**Document passage:**
---

Things are so bad, the best option for Karl Rove now would be to get himself indicted. Then at least he'd have a colorable claim to having no involvement in the Miers nomination.

This past week's Miers update is:

(1) Miers is a good bowler (New York Times, Oct. 16, 2005, front page — Joshua B. Bolten, director of the Office of Management and Budget: "'She is a very good bowler"), which, in all honesty, is the most impressive thing I've heard about Miers so far;

(2) In 1989, she supported a ban on abortion except to save the life of the mother.

From the beginning of this nightmare, I have taken it as a given that Miers will vote to overturn Roe v. Wade. I assume that's why Bush nominated her. (It certainly wasn't her resume.) Pity no one told him there are scads of highly qualified judicial nominees who would also have voted against Roe. Wasn't it Harriet Miers' job to tell him that? Hey, wait a minute ...

But without a conservative theory of constitutional interpretation, Miers will lay the groundwork for a million more Roes. We're told she has terrific "common sense." Common sense is the last thing you want in a judge! The maxim "Hard cases make bad law" could be expanded to "Hard cases being decided by judges with 'common sense' make unfathomably bad law."

It was "common sense" to allow married couples to buy contraception in Connecticut. That was a decision any randomly selected group of nine good bowlers might well have concurred with on the grounds that, "Well, it's just common sense, isn't it?"

But when the Supreme Court used common sense — rather than the text of the Constitution — to strike down Connecticut's law banning contraception, it opened the door to the Supreme Court rewriting all manner of state laws. By creating a nonspecific "right to privacy," Griswold v. Connecticut led like night into day to the famed "constitutional right" to stick a fork in a baby's head.

---

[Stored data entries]
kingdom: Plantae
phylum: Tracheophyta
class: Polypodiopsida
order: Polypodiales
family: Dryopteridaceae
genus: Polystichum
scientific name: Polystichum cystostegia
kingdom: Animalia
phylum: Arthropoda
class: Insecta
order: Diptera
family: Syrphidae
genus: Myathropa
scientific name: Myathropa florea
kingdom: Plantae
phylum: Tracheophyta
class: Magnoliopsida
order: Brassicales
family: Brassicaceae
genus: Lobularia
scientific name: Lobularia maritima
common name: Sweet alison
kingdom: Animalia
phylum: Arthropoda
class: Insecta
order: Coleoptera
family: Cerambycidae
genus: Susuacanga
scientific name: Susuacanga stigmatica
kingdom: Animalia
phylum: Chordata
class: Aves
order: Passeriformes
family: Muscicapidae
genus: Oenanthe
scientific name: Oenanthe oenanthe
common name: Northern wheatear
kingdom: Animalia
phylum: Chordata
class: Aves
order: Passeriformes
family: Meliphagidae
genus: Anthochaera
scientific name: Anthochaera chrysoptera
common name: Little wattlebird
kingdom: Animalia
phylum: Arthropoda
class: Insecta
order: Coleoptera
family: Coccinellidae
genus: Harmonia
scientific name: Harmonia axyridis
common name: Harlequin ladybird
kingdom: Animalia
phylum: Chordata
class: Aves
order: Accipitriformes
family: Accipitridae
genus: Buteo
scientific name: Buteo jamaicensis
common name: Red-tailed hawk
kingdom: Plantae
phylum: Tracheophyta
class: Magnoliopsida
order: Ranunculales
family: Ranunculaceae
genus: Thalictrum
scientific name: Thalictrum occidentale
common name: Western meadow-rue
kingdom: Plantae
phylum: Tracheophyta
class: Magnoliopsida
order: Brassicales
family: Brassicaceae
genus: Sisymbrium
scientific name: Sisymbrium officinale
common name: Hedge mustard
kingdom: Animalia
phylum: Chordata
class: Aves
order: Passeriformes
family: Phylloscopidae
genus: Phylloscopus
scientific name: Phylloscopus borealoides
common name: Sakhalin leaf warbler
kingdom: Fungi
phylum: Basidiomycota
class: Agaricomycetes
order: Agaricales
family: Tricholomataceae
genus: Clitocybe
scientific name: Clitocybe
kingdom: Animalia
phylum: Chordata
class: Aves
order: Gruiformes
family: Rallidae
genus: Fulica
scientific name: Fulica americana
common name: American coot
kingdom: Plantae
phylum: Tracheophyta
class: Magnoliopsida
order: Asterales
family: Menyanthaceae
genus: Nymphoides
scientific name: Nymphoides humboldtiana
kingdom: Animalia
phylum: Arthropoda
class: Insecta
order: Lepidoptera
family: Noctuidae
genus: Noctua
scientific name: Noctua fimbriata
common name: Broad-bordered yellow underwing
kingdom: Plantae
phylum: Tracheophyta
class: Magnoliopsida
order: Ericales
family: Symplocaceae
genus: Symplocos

---

**Short problem A:** According to the Miers passage, what did Miers support in 1989?
**Short problem B:** Reproduce the Miers passage word for word, starting at "From the beginning" and ending at "a minute ...".

**Response A:** A ban on abortion except to save the life of the mother.

**Response B:**
From the beginning of this nightmare, I have taken it as a given that Miers will vote to overturn Roe v. Wade. I assume that's why Bush nominated her. (It certainly wasn't her resume.) Pity no one told him there are scads of highly qualified judicial nominees who would also have voted against Roe. Wasn't it Harriet Miers' job to tell him that? Hey, wait a minute ...